Masih banyaknya masyarakat yang belum memahami tentang proses perizinan
yang benar, melatar belakangi
Kantor Perizinan dan Penanaman Modal ( KPPM ) Kabupaten Trenggalek untuk menyelenggarakan sosialisasi perizinan dan penanaman modal. Sosialisasi diselenggarakan dalam tiga tahap dan dibuka oleh Asisten Perekonomian dan Pembangunan pada hari kamis, 19 September 2013
bertempat di Aula KPPM.
Kepala KPPM, Drs. ST. Triadi Atmono, M Si, dalam sosialisasi tersebut menyampaikan bahwa dalam rangka Good
Governance dan Clean
Governance, KPPM mengadakan Sosialisasi Perizinan dan Penanaman Modal sehingga diharapkan peserta sosialisasi mampu memahami peraturan perizinan dengan benar, baik mengenai mekanisme maupun persyaratan yang diperlukan untuk mengurus perizinan.
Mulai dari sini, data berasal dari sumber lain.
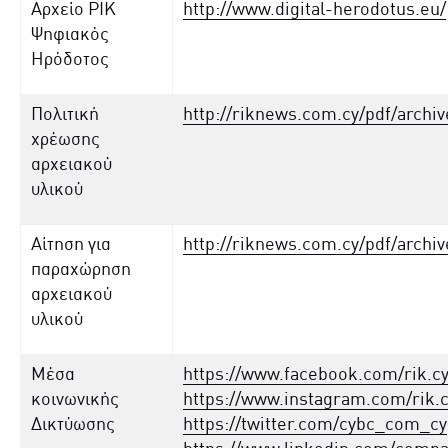
Αρχείο ΡΙΚ
http://www.digital-herodotus.eu/
Ψηφιακός
Ηρόδοτος
Πολιτική
http://riknews.com.cy/pdf/archiv
χρέωσης
αρχειακού
υλικού
Αίτηση για
http://riknews.com.cy/pdf/archi
παραχώρηση
αρχειακού
υλικού
Μέσα
https://www.facebook.com/rik.c
κοινωνικής
https://www.instagram.com/rik.
Δικτύωσης
https://twitter.com/cybc_com_cy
Semua informasi itu biar dipelajari dari buku Standar Pelayanan Publik KPPM yang telah dibagikan, karena dalam buku tersebut tercantum semua prosedur, persyaratan dan biaya yang diperlukan dalam mengurus perizinan di KPPM. Kepala KPPM juga mengharapkan
Kasi Trantib beserta Lurah/ Kades mampu menangani permasalahan secara bijak ketika
terjadi konflik antara masyarakat dan pihak investor terkait masalah perizinan
di wilayahnya.
Sosialisasi dilaksanakan 3 tahap. Pada Kamis, 19 September 2013 Kecamatan Trenggalek, Tugu dan Karangan beserta Kasi Trantib se Kabupaten Trenggalek. Selanjutnya Senin, 23 September
2013 diikuti perwakilan dari Kecamatan Panggul, Munjungan, Durenan,
Bendungan dan
Pule. Sedangkan pada Selasa, 24 September 2013
Kecamatan Kampak,
Dongko, Suruh, Pogalan, Watulimo dan Gandusari.